Segment Open
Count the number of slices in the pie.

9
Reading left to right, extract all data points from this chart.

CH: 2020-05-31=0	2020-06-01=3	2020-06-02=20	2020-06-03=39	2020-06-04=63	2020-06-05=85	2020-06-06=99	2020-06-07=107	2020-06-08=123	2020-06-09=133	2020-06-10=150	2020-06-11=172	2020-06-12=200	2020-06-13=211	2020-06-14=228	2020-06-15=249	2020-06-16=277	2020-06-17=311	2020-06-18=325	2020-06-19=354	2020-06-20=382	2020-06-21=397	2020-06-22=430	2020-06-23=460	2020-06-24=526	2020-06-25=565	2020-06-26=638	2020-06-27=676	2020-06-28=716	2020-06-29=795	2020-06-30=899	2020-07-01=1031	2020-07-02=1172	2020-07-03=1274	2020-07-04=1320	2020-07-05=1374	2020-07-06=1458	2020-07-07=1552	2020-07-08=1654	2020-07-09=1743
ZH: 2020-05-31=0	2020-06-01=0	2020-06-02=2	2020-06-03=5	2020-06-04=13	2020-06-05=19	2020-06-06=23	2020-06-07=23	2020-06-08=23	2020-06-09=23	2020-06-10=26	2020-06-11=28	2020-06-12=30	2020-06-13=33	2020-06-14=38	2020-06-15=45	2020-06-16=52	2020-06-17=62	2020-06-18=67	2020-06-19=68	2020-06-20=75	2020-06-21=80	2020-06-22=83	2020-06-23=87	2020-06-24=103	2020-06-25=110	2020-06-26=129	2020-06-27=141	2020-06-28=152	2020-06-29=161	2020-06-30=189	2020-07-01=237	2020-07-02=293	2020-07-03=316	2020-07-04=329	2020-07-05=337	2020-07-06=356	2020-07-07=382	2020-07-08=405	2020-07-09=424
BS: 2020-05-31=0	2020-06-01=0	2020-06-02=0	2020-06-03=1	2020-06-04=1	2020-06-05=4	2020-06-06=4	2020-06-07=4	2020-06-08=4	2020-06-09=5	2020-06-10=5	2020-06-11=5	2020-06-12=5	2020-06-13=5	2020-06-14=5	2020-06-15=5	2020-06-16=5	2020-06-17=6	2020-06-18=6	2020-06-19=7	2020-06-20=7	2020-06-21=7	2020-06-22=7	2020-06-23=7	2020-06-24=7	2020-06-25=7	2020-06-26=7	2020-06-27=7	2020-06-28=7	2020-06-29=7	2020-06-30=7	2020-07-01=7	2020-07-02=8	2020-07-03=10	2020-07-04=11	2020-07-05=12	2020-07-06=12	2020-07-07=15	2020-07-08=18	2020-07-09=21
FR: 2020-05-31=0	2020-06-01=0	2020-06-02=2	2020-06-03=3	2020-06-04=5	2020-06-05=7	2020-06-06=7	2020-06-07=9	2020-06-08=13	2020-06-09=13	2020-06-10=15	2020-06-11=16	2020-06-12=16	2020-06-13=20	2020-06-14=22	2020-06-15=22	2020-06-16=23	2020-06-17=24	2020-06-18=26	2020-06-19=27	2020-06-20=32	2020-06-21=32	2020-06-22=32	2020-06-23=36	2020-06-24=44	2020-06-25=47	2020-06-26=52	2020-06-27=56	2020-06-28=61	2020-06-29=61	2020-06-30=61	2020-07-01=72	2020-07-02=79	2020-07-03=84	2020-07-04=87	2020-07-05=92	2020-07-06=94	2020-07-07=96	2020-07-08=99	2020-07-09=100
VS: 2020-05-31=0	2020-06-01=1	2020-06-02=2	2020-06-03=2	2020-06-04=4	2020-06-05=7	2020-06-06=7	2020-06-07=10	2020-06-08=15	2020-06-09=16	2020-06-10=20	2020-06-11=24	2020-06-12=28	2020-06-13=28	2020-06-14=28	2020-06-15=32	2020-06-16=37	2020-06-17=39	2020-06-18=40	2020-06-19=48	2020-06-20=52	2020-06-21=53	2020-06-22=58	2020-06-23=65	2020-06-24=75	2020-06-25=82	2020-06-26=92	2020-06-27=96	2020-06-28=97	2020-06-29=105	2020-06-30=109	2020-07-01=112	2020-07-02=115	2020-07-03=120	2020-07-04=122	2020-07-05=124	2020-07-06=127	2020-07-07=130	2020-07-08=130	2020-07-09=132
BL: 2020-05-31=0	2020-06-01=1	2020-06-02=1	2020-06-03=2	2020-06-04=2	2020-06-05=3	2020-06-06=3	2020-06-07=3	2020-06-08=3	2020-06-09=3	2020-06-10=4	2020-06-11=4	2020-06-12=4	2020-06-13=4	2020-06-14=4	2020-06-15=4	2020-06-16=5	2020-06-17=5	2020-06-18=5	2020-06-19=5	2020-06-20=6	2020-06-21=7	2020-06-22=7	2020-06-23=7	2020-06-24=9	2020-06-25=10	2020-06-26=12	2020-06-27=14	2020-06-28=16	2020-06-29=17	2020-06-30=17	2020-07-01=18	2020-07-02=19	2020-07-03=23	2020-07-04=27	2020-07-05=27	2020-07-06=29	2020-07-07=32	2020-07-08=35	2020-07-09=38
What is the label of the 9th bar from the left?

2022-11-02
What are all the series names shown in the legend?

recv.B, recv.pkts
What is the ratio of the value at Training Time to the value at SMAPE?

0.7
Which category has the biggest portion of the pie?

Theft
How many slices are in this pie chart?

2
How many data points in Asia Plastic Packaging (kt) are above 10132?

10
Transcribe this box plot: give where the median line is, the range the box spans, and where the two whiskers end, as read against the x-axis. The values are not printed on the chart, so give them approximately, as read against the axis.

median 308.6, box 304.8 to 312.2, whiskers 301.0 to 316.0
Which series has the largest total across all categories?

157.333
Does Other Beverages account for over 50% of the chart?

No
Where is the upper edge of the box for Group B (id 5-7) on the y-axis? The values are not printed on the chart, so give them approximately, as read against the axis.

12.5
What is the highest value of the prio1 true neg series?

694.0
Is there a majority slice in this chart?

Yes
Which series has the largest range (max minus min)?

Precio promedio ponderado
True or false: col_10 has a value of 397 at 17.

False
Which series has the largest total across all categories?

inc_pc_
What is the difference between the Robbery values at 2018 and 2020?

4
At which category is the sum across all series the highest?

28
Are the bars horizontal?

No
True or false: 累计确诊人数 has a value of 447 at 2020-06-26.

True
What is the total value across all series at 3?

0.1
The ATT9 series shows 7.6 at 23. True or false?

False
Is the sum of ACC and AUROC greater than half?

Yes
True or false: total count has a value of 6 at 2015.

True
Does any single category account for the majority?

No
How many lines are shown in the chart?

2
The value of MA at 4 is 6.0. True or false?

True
Segment Closed
◆ DIRECTIONS FOR THIS TASK
Please list the rows from the first one through the row containing "Reading left to" as a numbered list, skipping blank lines.

◆ SOLUTION
1. Count the number of slices in the pie.
2. 9
3. Reading left to right, extract all data points from this chart.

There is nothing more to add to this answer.